Жертвы Ялты
Шрифт:
Бутлеров, для которого этот приказ был не меньшей неожиданностью, чем для Доманова, решил расспросить англичанина поподробнее. За три недели совместной работы у них сложились дружеские отношения, и он вполне мог рассчитывать на откровенность собеседника. Бутлеров спросил, действительно ли планируется конференция или это какой-то подвох. Дэвис заверил его, что все в порядке.

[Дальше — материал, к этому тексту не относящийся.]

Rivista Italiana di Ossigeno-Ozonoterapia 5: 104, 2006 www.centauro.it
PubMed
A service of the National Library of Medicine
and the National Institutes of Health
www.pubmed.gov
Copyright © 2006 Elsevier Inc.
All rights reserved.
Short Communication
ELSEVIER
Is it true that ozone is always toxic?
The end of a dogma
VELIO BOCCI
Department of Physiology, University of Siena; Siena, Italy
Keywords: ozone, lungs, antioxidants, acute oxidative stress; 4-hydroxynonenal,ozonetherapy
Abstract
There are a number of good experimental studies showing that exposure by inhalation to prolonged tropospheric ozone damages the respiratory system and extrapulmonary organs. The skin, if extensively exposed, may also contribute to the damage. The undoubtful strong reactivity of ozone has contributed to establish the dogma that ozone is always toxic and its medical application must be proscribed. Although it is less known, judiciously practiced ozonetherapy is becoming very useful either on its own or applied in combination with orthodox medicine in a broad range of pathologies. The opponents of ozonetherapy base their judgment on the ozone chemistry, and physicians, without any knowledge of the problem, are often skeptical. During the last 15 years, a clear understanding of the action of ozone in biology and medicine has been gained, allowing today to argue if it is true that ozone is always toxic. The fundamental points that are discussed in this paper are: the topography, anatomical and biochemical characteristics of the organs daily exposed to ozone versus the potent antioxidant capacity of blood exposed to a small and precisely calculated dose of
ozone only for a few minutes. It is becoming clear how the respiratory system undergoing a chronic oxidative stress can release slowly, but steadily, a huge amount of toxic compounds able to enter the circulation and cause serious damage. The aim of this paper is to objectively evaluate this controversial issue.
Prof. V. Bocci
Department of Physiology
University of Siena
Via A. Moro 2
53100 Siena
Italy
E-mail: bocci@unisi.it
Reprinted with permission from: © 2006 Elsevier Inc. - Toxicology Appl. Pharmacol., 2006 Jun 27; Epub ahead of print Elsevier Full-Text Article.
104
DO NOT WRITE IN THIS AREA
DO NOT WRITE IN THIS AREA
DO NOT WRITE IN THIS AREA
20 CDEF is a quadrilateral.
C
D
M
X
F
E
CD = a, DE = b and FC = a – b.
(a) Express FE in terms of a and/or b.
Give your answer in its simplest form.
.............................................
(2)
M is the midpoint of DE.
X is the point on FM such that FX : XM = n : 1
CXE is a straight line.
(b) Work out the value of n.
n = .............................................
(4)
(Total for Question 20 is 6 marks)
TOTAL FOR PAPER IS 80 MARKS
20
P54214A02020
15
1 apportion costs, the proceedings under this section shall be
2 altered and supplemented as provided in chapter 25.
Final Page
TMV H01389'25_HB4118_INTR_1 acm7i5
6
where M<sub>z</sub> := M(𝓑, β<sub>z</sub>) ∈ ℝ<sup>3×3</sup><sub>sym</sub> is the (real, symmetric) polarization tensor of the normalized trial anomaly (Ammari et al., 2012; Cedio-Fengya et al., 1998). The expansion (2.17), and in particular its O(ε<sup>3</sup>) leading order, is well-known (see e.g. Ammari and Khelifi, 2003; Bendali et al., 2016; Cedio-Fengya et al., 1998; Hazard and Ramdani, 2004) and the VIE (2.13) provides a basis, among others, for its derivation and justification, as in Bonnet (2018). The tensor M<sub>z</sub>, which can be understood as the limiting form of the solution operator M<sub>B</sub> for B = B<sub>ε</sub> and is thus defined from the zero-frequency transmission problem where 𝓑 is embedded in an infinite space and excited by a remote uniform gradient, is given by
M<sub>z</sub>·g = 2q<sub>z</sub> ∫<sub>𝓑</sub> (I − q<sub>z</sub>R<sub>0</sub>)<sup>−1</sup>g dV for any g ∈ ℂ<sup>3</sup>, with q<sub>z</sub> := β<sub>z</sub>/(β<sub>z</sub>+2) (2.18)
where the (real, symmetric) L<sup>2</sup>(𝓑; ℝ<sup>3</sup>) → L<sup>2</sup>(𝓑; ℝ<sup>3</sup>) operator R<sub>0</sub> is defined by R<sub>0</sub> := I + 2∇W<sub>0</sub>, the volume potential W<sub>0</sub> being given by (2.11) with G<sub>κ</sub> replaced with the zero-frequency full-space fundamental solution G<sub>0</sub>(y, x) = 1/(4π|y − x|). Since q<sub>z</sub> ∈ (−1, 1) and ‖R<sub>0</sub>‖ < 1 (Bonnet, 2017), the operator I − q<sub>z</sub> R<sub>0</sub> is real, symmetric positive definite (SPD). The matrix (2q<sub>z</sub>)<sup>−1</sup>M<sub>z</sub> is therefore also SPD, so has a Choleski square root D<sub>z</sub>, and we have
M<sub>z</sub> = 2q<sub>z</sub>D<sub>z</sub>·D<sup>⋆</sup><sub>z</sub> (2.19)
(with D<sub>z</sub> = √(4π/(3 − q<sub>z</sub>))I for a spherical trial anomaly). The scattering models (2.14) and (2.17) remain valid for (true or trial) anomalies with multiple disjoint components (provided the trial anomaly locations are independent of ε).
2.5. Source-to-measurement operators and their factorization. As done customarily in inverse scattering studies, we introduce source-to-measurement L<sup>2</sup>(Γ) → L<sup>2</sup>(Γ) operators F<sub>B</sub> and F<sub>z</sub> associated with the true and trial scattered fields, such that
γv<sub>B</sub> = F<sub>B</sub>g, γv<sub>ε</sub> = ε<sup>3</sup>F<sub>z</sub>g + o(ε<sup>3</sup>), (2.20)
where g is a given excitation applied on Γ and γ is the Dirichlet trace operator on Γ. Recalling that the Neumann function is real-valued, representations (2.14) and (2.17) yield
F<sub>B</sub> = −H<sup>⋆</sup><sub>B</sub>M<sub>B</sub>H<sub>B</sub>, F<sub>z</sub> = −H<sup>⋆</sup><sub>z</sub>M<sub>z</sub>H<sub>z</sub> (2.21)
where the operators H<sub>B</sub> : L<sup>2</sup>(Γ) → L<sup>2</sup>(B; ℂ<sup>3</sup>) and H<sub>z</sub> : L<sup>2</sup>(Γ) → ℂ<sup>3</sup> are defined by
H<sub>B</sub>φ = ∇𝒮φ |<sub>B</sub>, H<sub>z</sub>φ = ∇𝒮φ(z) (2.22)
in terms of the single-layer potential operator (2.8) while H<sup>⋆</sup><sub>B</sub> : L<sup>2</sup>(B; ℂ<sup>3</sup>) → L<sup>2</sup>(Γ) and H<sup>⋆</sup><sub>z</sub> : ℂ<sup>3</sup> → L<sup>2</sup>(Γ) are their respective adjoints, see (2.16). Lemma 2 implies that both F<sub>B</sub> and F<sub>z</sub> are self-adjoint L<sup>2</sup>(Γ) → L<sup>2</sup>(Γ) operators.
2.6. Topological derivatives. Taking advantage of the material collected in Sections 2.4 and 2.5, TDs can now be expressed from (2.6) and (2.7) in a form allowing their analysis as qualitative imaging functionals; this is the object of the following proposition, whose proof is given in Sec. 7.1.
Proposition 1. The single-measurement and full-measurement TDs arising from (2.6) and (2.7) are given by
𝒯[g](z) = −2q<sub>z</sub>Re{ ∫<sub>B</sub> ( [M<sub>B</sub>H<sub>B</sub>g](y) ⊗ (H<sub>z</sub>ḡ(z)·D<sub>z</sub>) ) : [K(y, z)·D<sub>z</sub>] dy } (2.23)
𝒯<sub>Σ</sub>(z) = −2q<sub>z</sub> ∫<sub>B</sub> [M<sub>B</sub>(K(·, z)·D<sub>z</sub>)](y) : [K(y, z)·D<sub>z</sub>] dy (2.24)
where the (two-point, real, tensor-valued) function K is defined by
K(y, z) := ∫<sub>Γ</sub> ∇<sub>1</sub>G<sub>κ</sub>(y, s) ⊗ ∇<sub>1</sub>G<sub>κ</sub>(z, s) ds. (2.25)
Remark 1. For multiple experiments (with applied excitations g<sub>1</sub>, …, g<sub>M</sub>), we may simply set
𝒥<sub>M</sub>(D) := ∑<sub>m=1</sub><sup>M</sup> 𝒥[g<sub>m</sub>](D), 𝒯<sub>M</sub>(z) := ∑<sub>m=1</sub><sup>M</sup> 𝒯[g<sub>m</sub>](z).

— Но это как-то странно, — настаивал Бутлеров. — Зачем фельдмаршалу нагружать вас такой работой — организовывать грузовики и машины для перевозки двух тысяч человек, когда он вполне может приехать сюда на своей легковушке? Что-то тут не так. В чем дело?
Дэвис пожал плечами:
— Не знаю. Это приказ, и не мне его объяснять, и уж конечно, я понятия не имею, что думает фельдмаршал. Может, там есть какое-нибудь здание, пригодное для такого
Бутлерова это не убедило:
— Конечно, ты солдат и должен выполнять приказы. Но я надеюсь, что ты еще и мой друг. Ты ведь знаешь, у меня в Пеггеце жена и ребенок. Ты можешь дать мне слово офицера и джентльме на, что вечером мы вернемся в лагерь?
— Разумеется, — заверил его Дэвис. Бутлеров все еще сомневался, но продолжать разговор было бессмысленно.
Тем временем генерал Доманов обзванивал своих рассеянных по лагерям офицеров, сообщая о приказе. Для некоторых старших офицеров он назначил совещание на 11 часов утра у себя в штабе. Он зачитал им приказ: в час дня все офицеры должны собраться на площади перед бараками в Пеггеце, где накануне сдавали оружие. Он говорил спокойным, размеренным тоном, как будто речь шла о самом обычном деле. Когда он кончил, в комнате воцарилось молчание. Офицеры обдумывали услышанное. Затем посыпались вопросы:
— Вещи с собой брать?
— Нет, вы к вечеру вернетесь.
— Как быть с офицерами, которые не поверят приказу и решат бежать в горы?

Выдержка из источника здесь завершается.